N. 10116/2011 REG.RIC.
REPUBBLICA ITALIANA
IN NOME DEL POPOLO ITALIANO
Il Tribunale Amministrativo Regionale per il Lazio
(Sezione Prima)
ha pronunciato la presente
SENTENZA
sul ricorso numero di registro generale 10116 del 2011, proposto da:
-OMISSIS-, rappresentata e difesa dall'avv. A B, presso il cui studio in Roma, Via Gradisca, 7, è elettivamente domiciliata;
contro
il Ministero degli affari esteri e il Ministero dell'economia e delle finanze - comitato di verifica per le cause di servizio – in persona dei rispettivi legali rappresentanti p.t., rappresentati e difesi per legge dall'Avvocatura Generale dello Stato, presso la quale domiciliano in Roma, Via dei Portoghesi, 12;
per l'annullamento:
del decreto del Ministero degli affari esteri n. 288 bis del 13 luglio 2011, comunicato il 19 luglio successivo, con il quale è stata respinta la domanda presentata dalla ricorrente, in qualità di vedova del consigliere di ambasciata -OMISSIS-, per il riconoscimento della dipendenza da causa di servizio dell’infermità “ morte improvvisa cardiaca ” occorsa al coniuge e per la concessione dell’equo indennizzo;
di ogni altro atto comunque presupposto, connesso e/o consequenziale, in particolare del parere pos. n. 71/2011 del comitato di verifica per le cause di servizio presso il Ministero dell’economia e finanze nell’adunanza n. 51/2011 del 6 giugno 2011.

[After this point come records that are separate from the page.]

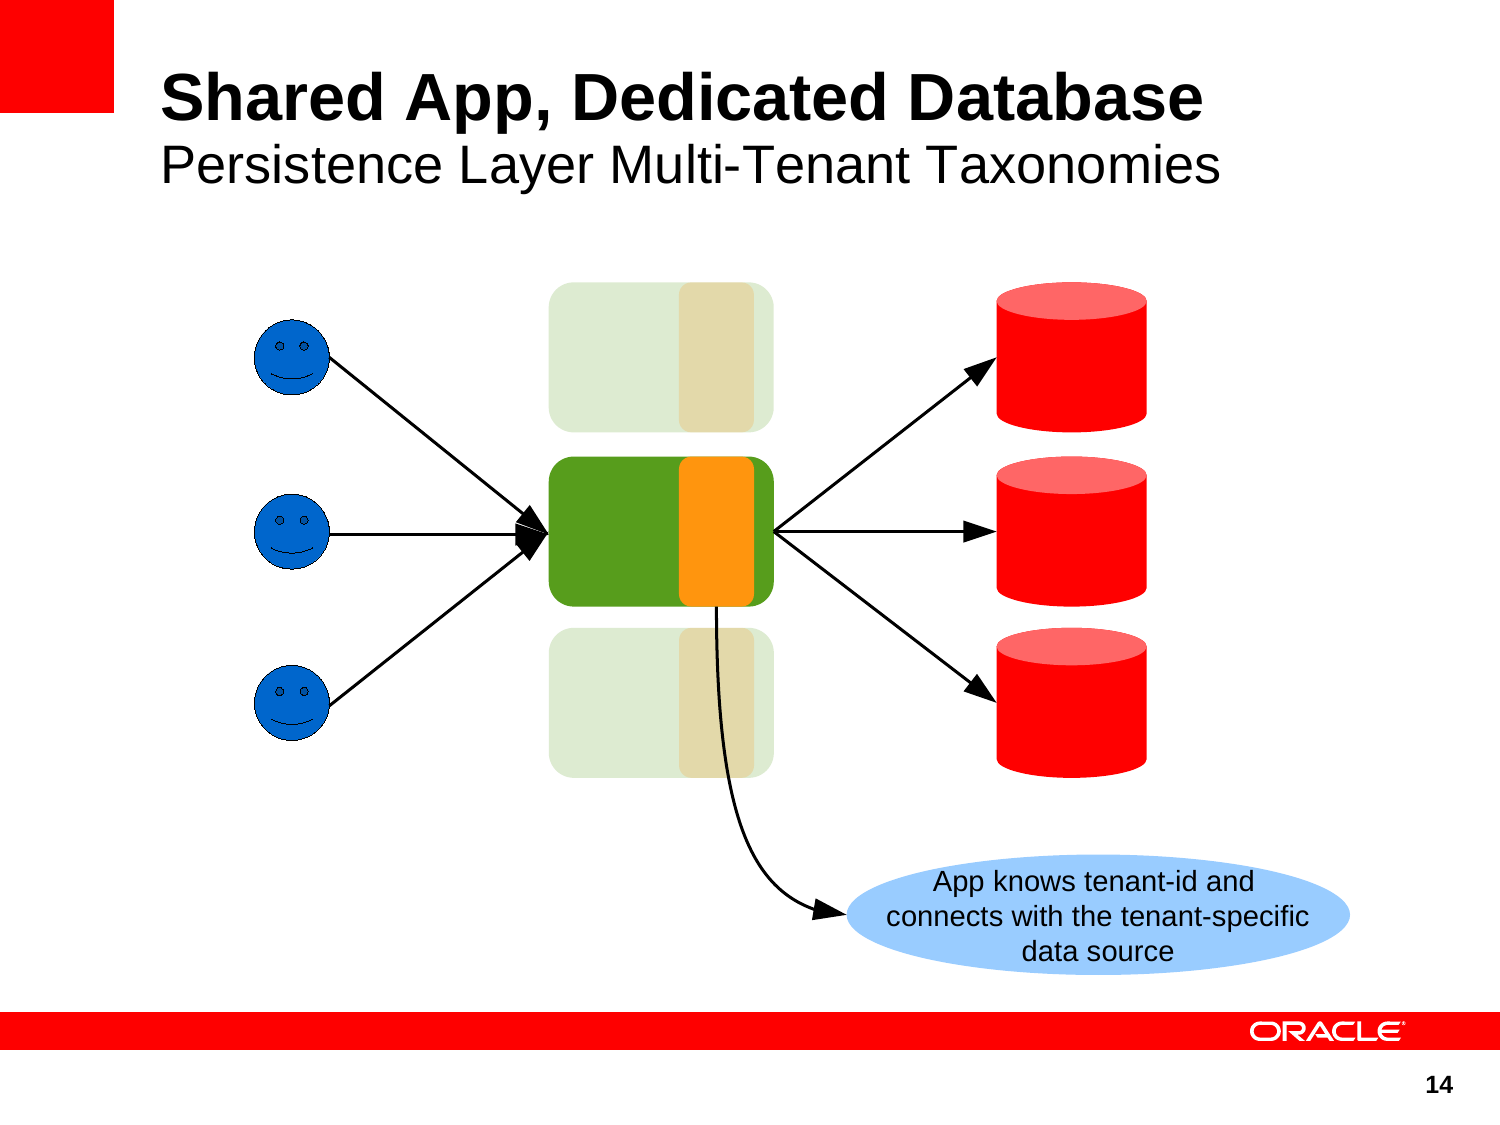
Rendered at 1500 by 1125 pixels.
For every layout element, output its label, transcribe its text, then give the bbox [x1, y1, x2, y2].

text_box [254, 665, 330, 741]
text_box [719, 627, 774, 778]
title Shared App, Dedicated Database Persistence Layer Multi-Tenant Taxonomies [145, 49, 1390, 205]
text_box [254, 494, 330, 570]
text_box [548, 282, 774, 433]
text_box [996, 302, 1147, 433]
text_box [254, 319, 330, 395]
text_box App knows tenant-id and connects with the tenant-specific data source [846, 854, 1351, 976]
text_box [996, 648, 1147, 778]
text_box [996, 477, 1147, 607]
picture [0, 0, 114, 113]
text_box [548, 456, 774, 607]
picture [0, 1012, 1500, 1050]
text_box [548, 627, 726, 778]
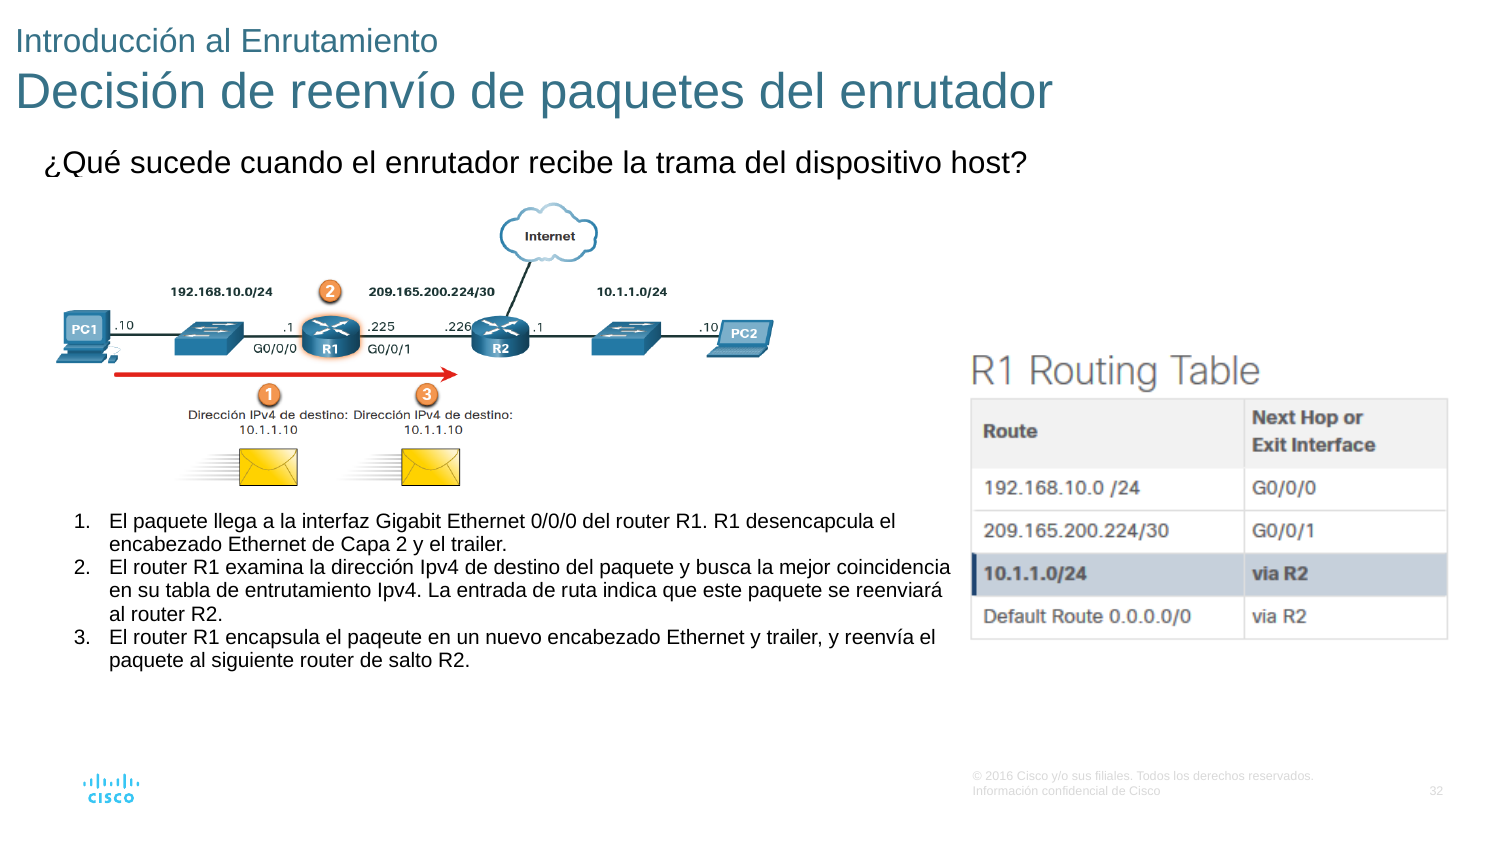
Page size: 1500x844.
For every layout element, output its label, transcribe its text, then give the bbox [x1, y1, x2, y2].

list ¿Qué sucede cuando el enrutador recibe la trama del dispositivo host? [28, 134, 1474, 224]
picture [0, 177, 793, 508]
title Introducción al Enrutamiento Decisión de reenvío de paquetes del enrutador [0, 6, 1500, 131]
text_box El paquete llega a la interfaz Gigabit Ethernet 0/0/0 del router R1. R1 desencapcula el encabezado Ethernet de Capa 2 y el trailer. El router R1 examina la dirección Ipv4 de destino del paquete y busca la mejor coincidencia en su tabla de entrutamiento Ipv4. La entrada de ruta indica que este paquete se reenviará al router R2. El router R1 encapsula el paqeute en un nuevo encabezado Ethernet y trailer, y reenvía el paquete al siguiente router de salto R2. [59, 501, 975, 739]
picture [963, 354, 1453, 663]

Visti il ricorso e i relativi allegati;
Visti gli atti di costituzione in giudizio del Ministero degli affari esteri e del Ministero dell'economia e delle finanze;
Viste le memorie difensive;
Visti tutti gli atti della causa;
Relatore nell'udienza pubblica del giorno 6 aprile 2016 la dott.ssa R C e uditi per le parti i difensori come specificato nel verbale;
Ritenuto e considerato in fatto e diritto quanto segue.
FATTO e DIRITTO
La ricorrente, vedova del consigliere di ambasciata -OMISSIS-, deceduto a Kolkata (India) il -OMISSIS-, ha presentato, al Ministero degli affari esteri, domanda per il riconoscimento della dipendenza da causa di servizio dell’evento morboso letale occorso al coniuge e per la conseguente attribuzione dei beneficio di cui al d.P.R. n. 461/2001.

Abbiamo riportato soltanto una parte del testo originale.